DatasetRegistry  (stores DatasetDescriptor entries)
    |
    |-- auto-populates --> BandRegistry  (band code -> asset key lookup)
    |-- auto-populates --> CloudConfig   (auth, requester-pays, URL rewriting)
    |
    v
build() / build_from_stac() / build_from_table()
    |
    v
Ingest Drivers (stac_indexer, parquet_record_table)
    |
    v
Normalize Layer (build_collection_from_table)
    |
    v
Collection  (Arrow dataset wrapper)
    |
    +--> to_torchgeo_dataset()  --> RasteretGeoDataset  --> DataLoader
    |
    +--> get_xarray()           --> xr.Dataset
    |
    +--> get_gdf()              --> gpd.GeoDataFrame
    |
    +--> iterate_rasters()      --> async RasterAccessor stream
    |
    v
obstore (auto-routes to S3Store / AzureStore / GCSStore / HTTPStore)

DatasetRegistry is the in-code dataset catalog. It powers build() and the rasteret datasets ... CLI commands. Each DatasetDescriptor is a single place to declare:

  • how to find the data (STAC API / static catalog / GeoParquet URI)
  • how to resolve bands (band code -> asset key, optional band_index_map)
  • how to access it (auth/requester-pays, URL signing/rewrites)

At runtime, Rasteret stores band-resolution and cloud-access settings in two global lookups: BandRegistry and CloudConfig. These are keyed by the Collection's data_source string.

For built-in catalog datasets, data_source is the dataset ID (e.g. earthsearch/sentinel-2-l2a, pc/sentinel-2-l2a). This avoids collisions when multiple providers use the same STAC collection id but different asset keys or auth rules.

For BYO STAC/Parquet workflows, data_source defaults to the STAC collection id when available. Override data_source= when you need to select a specific band mapping or cloud/auth behavior (for example, when two providers share a collection id).

Most users only touch DatasetDescriptor/build(). The registries are internal implementation details used to keep read-time code simple and fast.

Key components

Collection

Collection is the central user-facing object. It wraps a pyarrow.dataset.Dataset and provides:

Collections are immutable; filtering returns a new Collection with a filtered view of the same underlying dataset.

RasterAccessor

RasterAccessor is the data-loading handle for a single Parquet row (record) in a Collection. Each accessor loads bands concurrently using asyncio.gather, which is the main source of Rasteret's speedup over sequential approaches.

COGReader

COGReader manages connection pooling and tile-level byte-range reads. It:

  1. Merges nearby byte ranges to minimize HTTP round-trips.
  2. Delegates to obstore for all remote reads, with automatic URL routing to native cloud stores (S3Store, AzureStore, GCSStore, or HTTPStore).
  3. Decompresses tiles (deflate, LZW, zstd, LERC) in a thread pool. (TIFF JPEG is currently rejected with a hard error until implemented.)
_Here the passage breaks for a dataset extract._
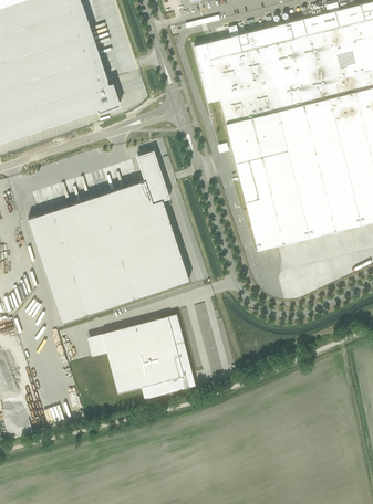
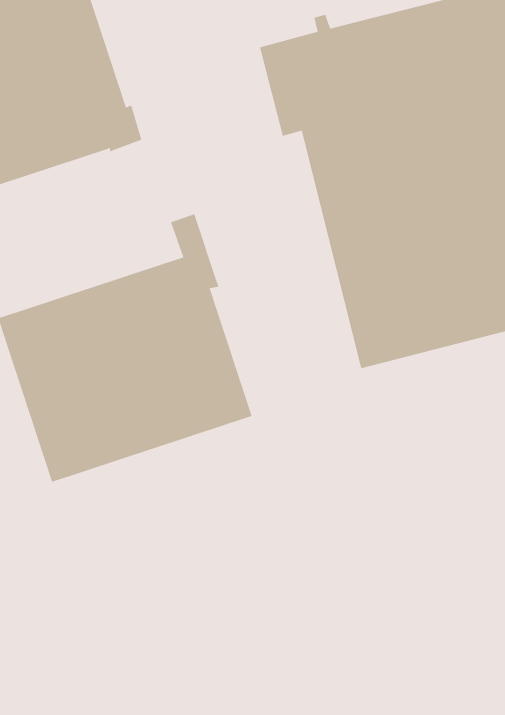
building: [102,315,196,401] -> none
For authenticated sources, pass a backend created with create_backend() and an obstore credential provider.

Native dtype preservation

Tiles are decompressed and returned in their native COG dtype (uint16, int8, float32, etc.).

By default, AOI reads fill outside-AOI / outside-coverage pixels with the COG nodata value when present, otherwise 0, and a valid_mask is available for ML-safe workflows. The TorchGeo adapter keeps samples TorchGeo-standard by default and does not include valid_mask (see Ecosystem Comparison).

Ingest drivers

Each driver knows how to read one source type:

Both converge on build_collection_from_table(), which validates the collection contract, derives scene_bbox, and adds partition columns.

Why Parquet indexes?

Rasteret pre-parses COG headers at index time and stores them in a local Parquet dataset. Subsequent reads skip all header fetching and jump straight to pixel byte ranges, cutting latency by over 20x.

For a full discussion of why Parquet over Zarr manifests, JSON, or SQLite, see Design Decisions.

Concurrency model

Rasteret uses Python asyncio for I/O concurrency:

  • Record-level: asyncio.gather across all rasters in a batch.
  • Band-level: asyncio.gather across all bands within a raster.
  • Tile-level: Merged byte-range reads with a Semaphore to cap concurrent HTTP.
  • Decompression: run_in_executor offloads CPU-bound tile decoding to threads.

This design is bandwidth-bound rather than CPU-bound, which is why the speedup grows with scene count (more I/O to overlap).